#### Your instructions:
Starting at the line containing "ぶことで、贈り物に特別な意味を持たせることができ、" and ending at the line containing "艦隊これくしょん 艦こ", transcribe the listing below exactly. Keep both end lines, skip the pictures, and copy nothing else.

--- Task material ---

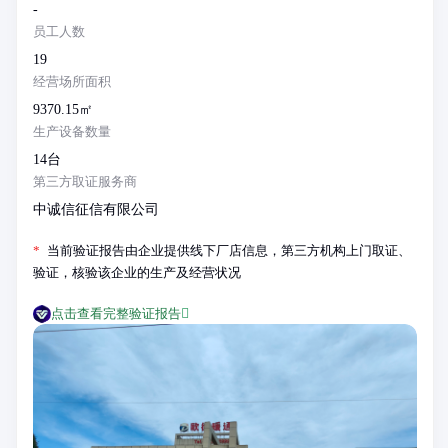
-
员工人数
19
经营场所面积
9370.15㎡
生产设备数量
14台
第三方取证服务商
中诚信征信有限公司
*
当前验证报告由企业提供线下厂店信息，第三方机构上门取证、
验证，核验该企业的生产及经营状况
点击查看完整验证报告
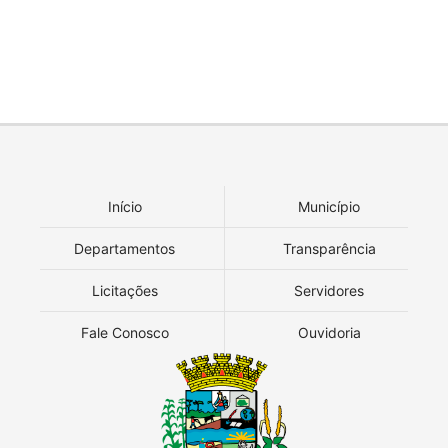
Início
Município
Departamentos
Transparência
Licitações
Servidores
Fale Conosco
Ouvidoria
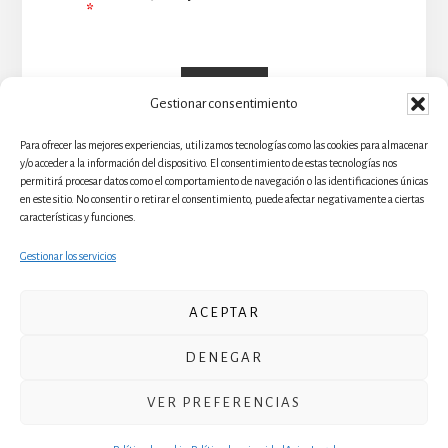
*
Gestionar consentimiento
Para ofrecer las mejores experiencias, utilizamos tecnologías como las cookies para almacenar
y/o acceder a la información del dispositivo. El consentimiento de estas tecnologías nos
permitirá procesar datos como el comportamiento de navegación o las identificaciones únicas
en este sitio. No consentir o retirar el consentimiento, puede afectar negativamente a ciertas
características y funciones.
Gestionar los servicios
CURSOS
FORMACIÓN MUSICAL
CONCIERTOS Y GIRAS
VIDA ESPIRITUAL
ACEPTAR
SOBRE NOSOTROS
GALERÍA
CONTACTO
DENEGAR
COLABORAR
VER PREFERENCIAS
Copyright © 2026 · Escolanía Santa Cruz . Todos los derechos
reservados . Implementado por cuidarwp |
Aviso Legal
|
Política
de Privacidad
|
Política de Cookies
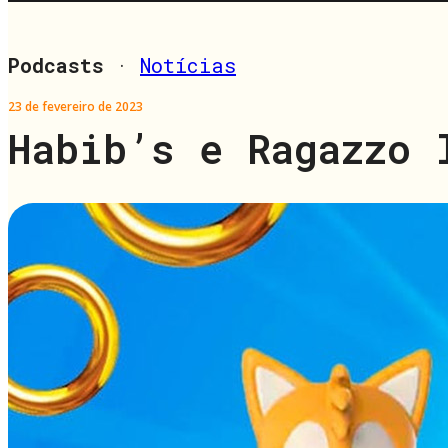
Podcasts
·
Notícias
23 de fevereiro de 2023
Habib’s e Ragazzo 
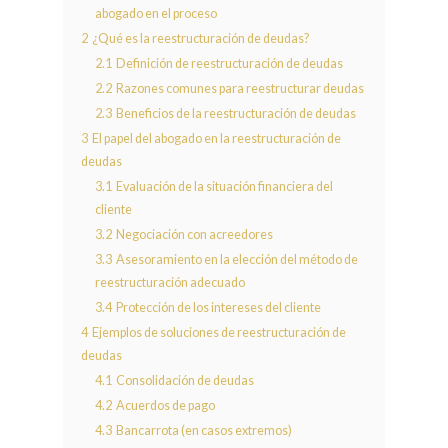
abogado en el proceso
2
¿Qué es la reestructuración de deudas?
2.1
Definición de reestructuración de deudas
2.2
Razones comunes para reestructurar deudas
2.3
Beneficios de la reestructuración de deudas
3
El papel del abogado en la reestructuración de
deudas
3.1
Evaluación de la situación financiera del
cliente
3.2
Negociación con acreedores
3.3
Asesoramiento en la elección del método de
reestructuración adecuado
3.4
Protección de los intereses del cliente
4
Ejemplos de soluciones de reestructuración de
deudas
4.1
Consolidación de deudas
4.2
Acuerdos de pago
4.3
Bancarrota (en casos extremos)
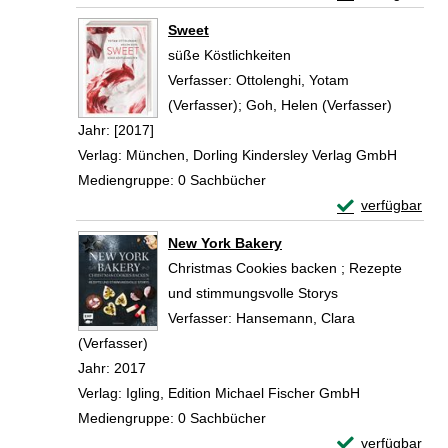
Zum Download von 
Sweet
süße Köstlichkeiten
Verfasser:
Ottolenghi, Yotam
(Verfasser)
;
Goh, Helen (Verfasser)
Suche na
Jahr:
[2017]
Verlag:
München, Dorling Kindersley Verlag GmbH
Mediengruppe:
0 Sachbücher
Exemplar-Detail
verfügbar
Zum Download von 
New York Bakery
Christmas Cookies backen ; Rezepte
und stimmungsvolle Storys
Verfasser:
Hansemann, Clara
(Verfasser)
Suche nach diesem Verfasser
Jahr:
2017
Verlag:
Igling, Edition Michael Fischer GmbH
Mediengruppe:
0 Sachbücher
Exemplar-Detail
verfügbar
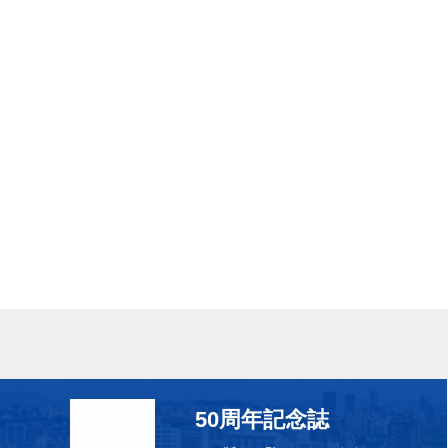
50周年記念誌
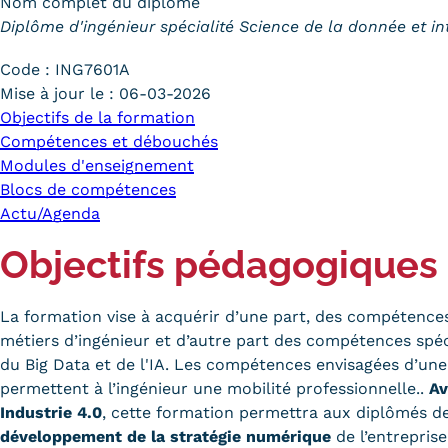
Nom complet du diplôme
Diplôme d'ingénieur spécialité Science de la donnée et inte
Code :
ING7601A
Mise à jour le :
06-03-2026
Objectifs de la formation
Compétences et débouchés
Modules d'enseignement
Blocs de compétences
Actu/Agenda
Objectifs pédagogiques
La formation vise à acquérir d’une part, des compétence
métiers d’ingénieur et d’autre part des compétences spé
du Big Data et de l'IA. Les compétences envisagées d’une
permettent à l’ingénieur une mobilité professionnelle..
Av
Industrie 4.0
, cette formation permettra aux diplômés d
développement de la stratégie numérique
de l’entreprise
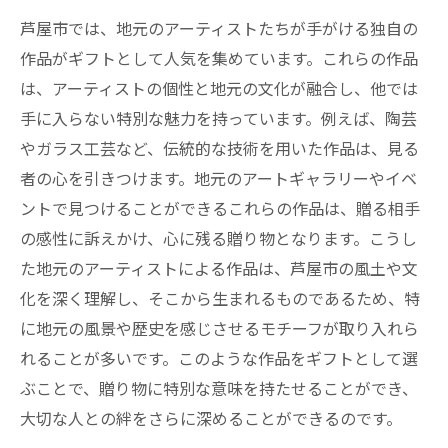
芦屋市では、地元のアーティストたちが手がける独自の
思い出に残る特別なギフトセレクション
作品がギフトとして人気を集めています。これらの作品
贈る人の心を映すギフト選び
は、アーティストの個性と地元の文化が融合し、他では
芦屋市の自然を感じる贈り物で特別な瞬間を
手に入らない特別な魅力を持っています。例えば、陶芸
芦屋市の自然を体感できるギフトアイテム
やガラス工芸など、伝統的な技術を用いた作品は、見る
自然素材を活かしたエコフレンドリーな贈
者の心を引きつけます。地元のアートギャラリーやイベ
り物
ントで見つけることができるこれらの作品は、贈る相手
自然の美しさを表現したギフトセレクショ
の感性に訴えかけ、心に残る贈り物となります。こうし
ン
た地元のアーティストによる作品は、芦屋市の風土や文
アウトドア好きにおすすめの芦屋市ギフト
化を深く理解し、そこから生まれるものであるため、特
自然をテーマにした芦屋市の贈り物
に地元の風景や歴史を感じさせるモチーフが取り入れら
れることが多いです。このような作品をギフトとして選
大自然を感じる芦屋市のギフト選び
ぶことで、贈り物に特別な意味を持たせることができ、
芦屋市ならではのギフトで贈る心温まる時間
大切な人との絆をさらに深めることができるのです。
特別な瞬間を彩る芦屋市独自のギフト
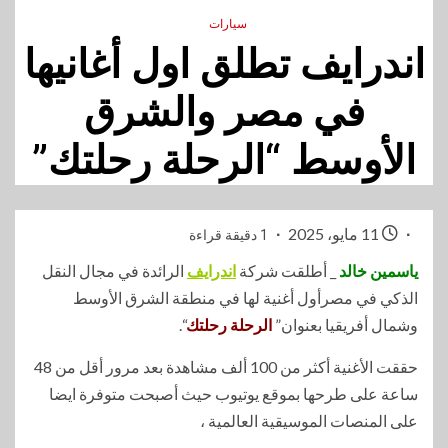
سيارات
اندرايف تطلق اول أغانيها
في مصر والشرق
الأوسط “الرحلة رحلتك”
11 مايو، 2025
1 دقيقة قراءة
ياسمين خالد
_ أطلقت شركة
اندرايف
الرائدة في مجال النقل
الذكي في مصرأول أغنية لها في منطقة الشرق الأوسط
وشمال أفريقيا بعنوان”
الرحلة رحلتك
“.
حققت الأغنية أكثر من 100 ألف مشاهدة بعد مرور أقل من 48
ساعة على طرحها بموقع يوتيوب حيث أصبحت متوفرة ايضا
على المنصات الموسيقية العالمية ،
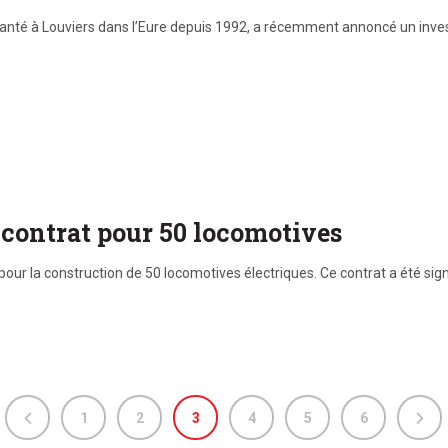
nté à Louviers dans l’Eure depuis 1992, a récemment annoncé un invest
contrat pour 50 locomotives
 la construction de 50 locomotives électriques. Ce contrat a été sign
1
2
3
4
5
6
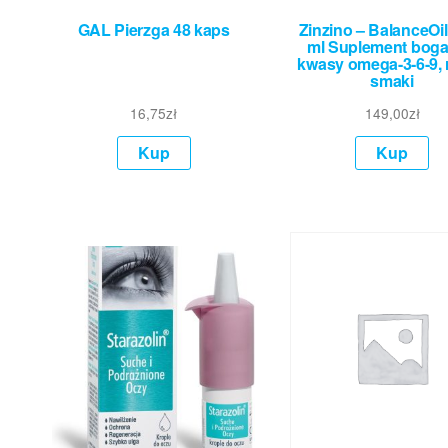
GAL Pierzga 48 kaps
Zinzino – BalanceOi
ml Suplement boga
kwasy omega-3-6-9, 
smaki
16,75
zł
149,00
zł
Kup
Kup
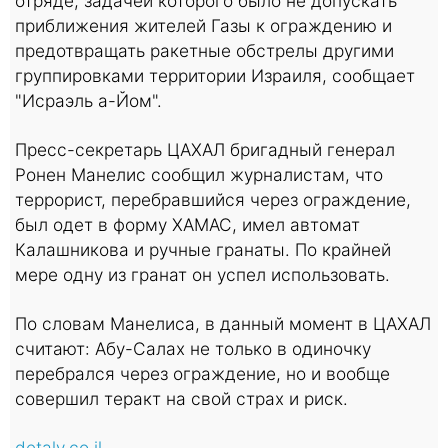
отряде, задачей которого было не допускать
приближения жителей Газы к ограждению и
предотвращать ракетные обстрелы другими
группировками территории Израиля, сообщает
"Исраэль а-Йом".
Пресс-секретарь ЦАХАЛ бригадный генерал
Ронен Манелис сообщил журналистам, что
террорист, перебравшийся через ограждение,
был одет в форму ХАМАС, имел автомат
Калашникова и ручные гранаты. По крайней
мере одну из гранат он успел использовать.
По словам Манелиса, в данный момент в ЦАХАЛ
считают: Абу-Салах не только в одиночку
перебрался через ограждение, но и вообще
совершил теракт на свой страх и риск.
detaly.co.il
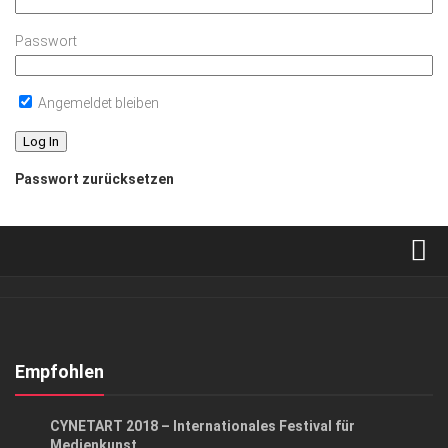
Passwort
Angemeldet bleiben
Passwort zurücksetzen
Verkaufsstellen
Abonnement
Kontakt, Impressum
Empfohlen
Datenschutzerklärung
GESELLSCHAFT
CYNETART 2018 – Internationales Festival für
AGB
Medienkunst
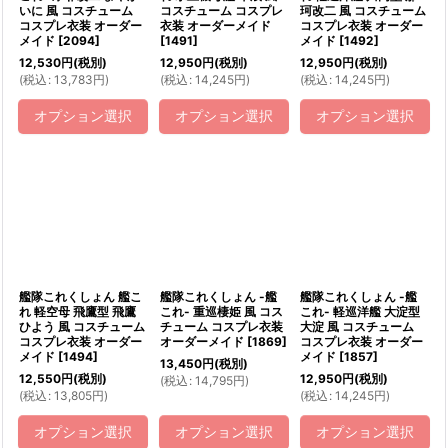
いに 風 コスチューム
コスチューム コスプレ
珂改二 風 コスチューム
コスプレ衣装 オーダー
衣装 オーダーメイド
コスプレ衣装 オーダー
メイド
[
2094
]
[
1491
]
メイド
[
1492
]
12,530
円
(税別)
12,950
円
(税別)
12,950
円
(税別)
(
税込
:
13,783
円
)
(
税込
:
14,245
円
)
(
税込
:
14,245
円
)
オプション選択
オプション選択
オプション選択
艦隊これくしょん 艦こ
艦隊これくしょん -艦
艦隊これくしょん -艦
れ 軽空母 飛鷹型 飛鷹
これ- 重巡棲姫 風 コス
これ- 軽巡洋艦 大淀型
ひよう 風 コスチューム
チューム コスプレ衣装
大淀 風 コスチューム
コスプレ衣装 オーダー
オーダーメイド
[
1869
]
コスプレ衣装 オーダー
メイド
[
1494
]
メイド
[
1857
]
13,450
円
(税別)
12,550
円
(税別)
12,950
円
(税別)
(
税込
:
14,795
円
)
(
税込
:
13,805
円
)
(
税込
:
14,245
円
)
オプション選択
オプション選択
オプション選択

---

#### Solved exercise:
ぶことで、贈り物に特別な意味を持たせることができ、
芦屋市ならではのギフトで贈る心温まる時間
大切な人との絆をさらに深めることができるのです。
特別な瞬間を彩る芦屋市独自のギフト
سيارات
اندرايف تطلق اول أغانيها
في مصر والشرق
الأوسط “الرحلة رحلتك”
11 مايو، 2025
1 دقيقة قراءة
ياسمين خالد
_ أطلقت شركة
اندرايف
الرائدة في مجال النقل
الذكي في مصرأول أغنية لها في منطقة الشرق الأوسط
وشمال أفريقيا بعنوان”
الرحلة رحلتك
“.
حققت الأغنية أكثر من 100 ألف مشاهدة بعد مرور أقل من 48
ساعة على طرحها بموقع يوتيوب حيث أصبحت متوفرة ايضا
على المنصات الموسيقية العالمية ،
nté à Louviers dans l’Eure depuis 1992, a récemment annoncé un invest
contrat pour 50 locomotives
 la construction de 50 locomotives électriques. Ce contrat a été sign
1
2
3
4
5
6
GAL Pierzga 48 kaps
Zinzino – BalanceOi
ml Suplement boga
kwasy omega-3-6-9, 
smaki
16,75
zł
149,00
zł
Kup
Kup
отряде, задачей которого было не допускать
приближения жителей Газы к ограждению и
предотвращать ракетные обстрелы другими
группировками территории Израиля, сообщает
"Исраэль а-Йом".
Пресс-секретарь ЦАХАЛ бригадный генерал
Ронен Манелис сообщил журналистам, что
террорист, перебравшийся через ограждение,
был одет в форму ХАМАС, имел автомат
Калашникова и ручные гранаты. По крайней
мере одну из гранат он успел использовать.
По словам Манелиса, в данный момент в ЦАХАЛ
считают: Абу-Салах не только в одиночку
перебрался через ограждение, но и вообще
совершил теракт на свой страх и риск.
detaly.co.il
Passwort
Angemeldet bleiben
Passwort zurücksetzen
Verkaufsstellen
Abonnement
Kontakt, Impressum
Empfohlen
Datenschutzerklärung
GESELLSCHAFT
CYNETART 2018 – Internationales Festival für
AGB
Medienkunst
いに 風 コスチューム
コスチューム コスプレ
珂改二 風 コスチューム
コスプレ衣装 オーダー
衣装 オーダーメイド
コスプレ衣装 オーダー
メイド
[
2094
]
[
1491
]
メイド
[
1492
]
12,530
円
(税別)
12,950
円
(税別)
12,950
円
(税別)
(
税込
:
13,783
円
)
(
税込
:
14,245
円
)
(
税込
:
14,245
円
)
オプション選択
オプション選択
オプション選択
艦隊これくしょん 艦こ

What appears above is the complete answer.